The Mason Building is a historic commercial building at 115 East Clinton Avenue in Huntsville, Alabama, United States. It was commissioned by the Mason furniture company and built in 1927 by local architect Edgar Lee Love. The building was listed on the National Register of Historic Places in 1980.

==Architecture==
The façade is clad in terra cotta tiles, with piers at the corners extending above the cornice. The ground floor has large glass panes and a recessed central entrance. A terra cotta band painted with a wave pattern separates the ground floor from the mezzanine-level windows, three in each bay. The mezzanine and second floor are separated by stepped rows of tiles, a wider band which originally featured a scalloped molding with a bell design, two rows of dentils (small then large), and a cornice.
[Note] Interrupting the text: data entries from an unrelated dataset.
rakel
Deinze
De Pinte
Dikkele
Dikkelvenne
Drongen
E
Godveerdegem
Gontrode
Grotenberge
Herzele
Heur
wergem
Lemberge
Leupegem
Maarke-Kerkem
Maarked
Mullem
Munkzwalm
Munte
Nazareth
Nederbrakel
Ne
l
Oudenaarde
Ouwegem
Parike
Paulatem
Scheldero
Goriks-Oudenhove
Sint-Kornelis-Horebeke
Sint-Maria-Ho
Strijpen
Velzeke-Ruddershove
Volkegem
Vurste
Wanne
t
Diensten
The second floor is divided by two wide piers, with two multi-light casement windows in the outer bays and three in the middle. The simple cornice and piers extending above it are a by-product of the intended five-story design being cut short.

==History==
===Mason Furniture Company===
In 1908, when Huntsville was a milling town with a flourishing economy, business partners James "Jim" Mason (1880–1948) and J.D. Manning opened Manning & Mason, a 300 square feet furniture store at 109 E. Holmes Avenue. However, Manning died shortly after the business opened, leaving Mason as the sole proprietor. The firm expanded over the years, and by 1913 relocated to 105 W. Clinton Street. The store boasted ″one of the largest lines of furniture to be found in the Spring City.″ Mason also opened a warehouse on Jefferson Street known as Mason's No. 2. The firm eventually expanded to 42,000 square feet of floor space in 1926.

===Planning===
In 1927, Mason commissioned the construction of the building, which he intended to lease to other tenants, and received five bids ranging from $50,000 to $65,000. Mason entrusted the project to Edgar Lee Love, a local architect. The works were carried out by local contractor Charles E. Baxter.
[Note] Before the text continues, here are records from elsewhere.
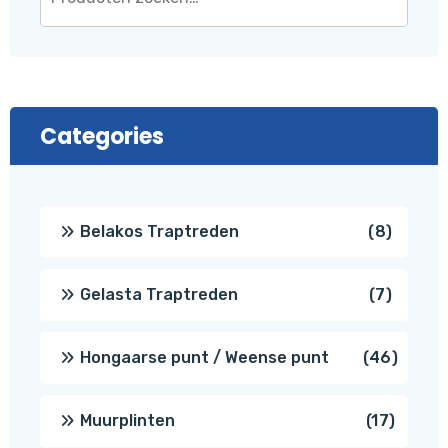
Categories
8
Belakos Traptreden
8
produc
7
Gelasta Traptreden
7
produc
46
Hongaarse punt / Weense punt
46
produ
17
Muurplinten
17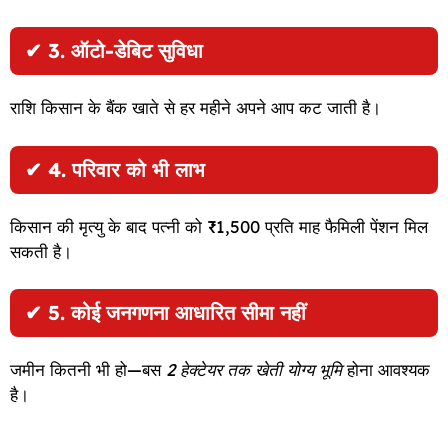
✔
3. ऑटो-डेबिट सुविधा
राशि किसान के बैंक खाते से हर महीने अपने आप कट जाती है।
✔
4. परिवार को भी लाभ
किसान की मृत्यु के बाद पत्नी को ₹1,500 प्रति माह फैमिली पेंशन मिल
सकती है।
✔
5. कोई जनगणना आधारित सीमा नहीं
जमीन कितनी भी हो—बस
2 हेक्टेयर तक खेती योग्य भूमि
होना आवश्यक
है।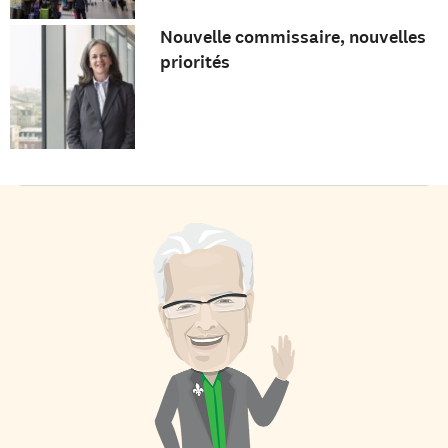
Nouvelle commissaire, nouvelles
priorités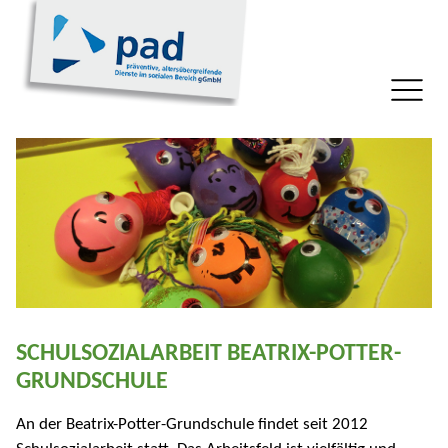
SCHULSOZIALARBEIT BEATRIX-POTTER-
GRUNDSCHULE
An der Beatrix-Potter-Grundschule findet seit 2012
===Construction and operation===
Though Love originally planned for five stories, the construction was interrupted after the second story by fear of altering the skyline of the town. Sears Roebuck began leasing the building in March 1929, at which time they appointed contractor G. A. Rogers to build a mezzanine and an elevator, and bring fourth interior improvements. Sears left Huntsville in 1931 in the midst of the Great Depression, and Mason's moved their store into the building. The mezzanine was then enlarged to its current size. In 1939, local architect Paul M. Speake was appointed to build a rear extension, again with the help of Charles E. Baxter. When James Mason died in 1948, the company was taken over by his brother, William Oscar Mason. The company remained in the building until it went bankrupt in 1977.

The building has since housed a number of businesses. Crossroads Music Hall, also known as Crossroads Café, opened in 2007, taking advantage of the signature wrap-around mezzanine to host touring artists and local bands. However, the establishment closed down in 2013 after their lease was canceled for failing to pay rent.

In 2016, arcade-bar Pints & Pixels opened on the second floor, providing vintage video games and pinball machines. Two years later, in August, the establishment suffered a fire in the kitchen, which resulted in the closure the UG White Mercantile branch on the first floor due to water and smoke damage. Pints & Pixels relocated to West Huntsville entertainment complex Campus No. 805 in 2020.

===Current use===
In 2021, Crunkleton Real Estate Group sold the vacant building for $2.95 million to cybersecurity, IT and engineering contractor MartinFederal Consulting LLC. The following year, the company relocated their headquarters to the first floor and mezzanine, a few blocks from Madison Street where they were previously settled. The project was executed by M.R. Construction and Fuqua & Partners Architects. The second floor remains vacant.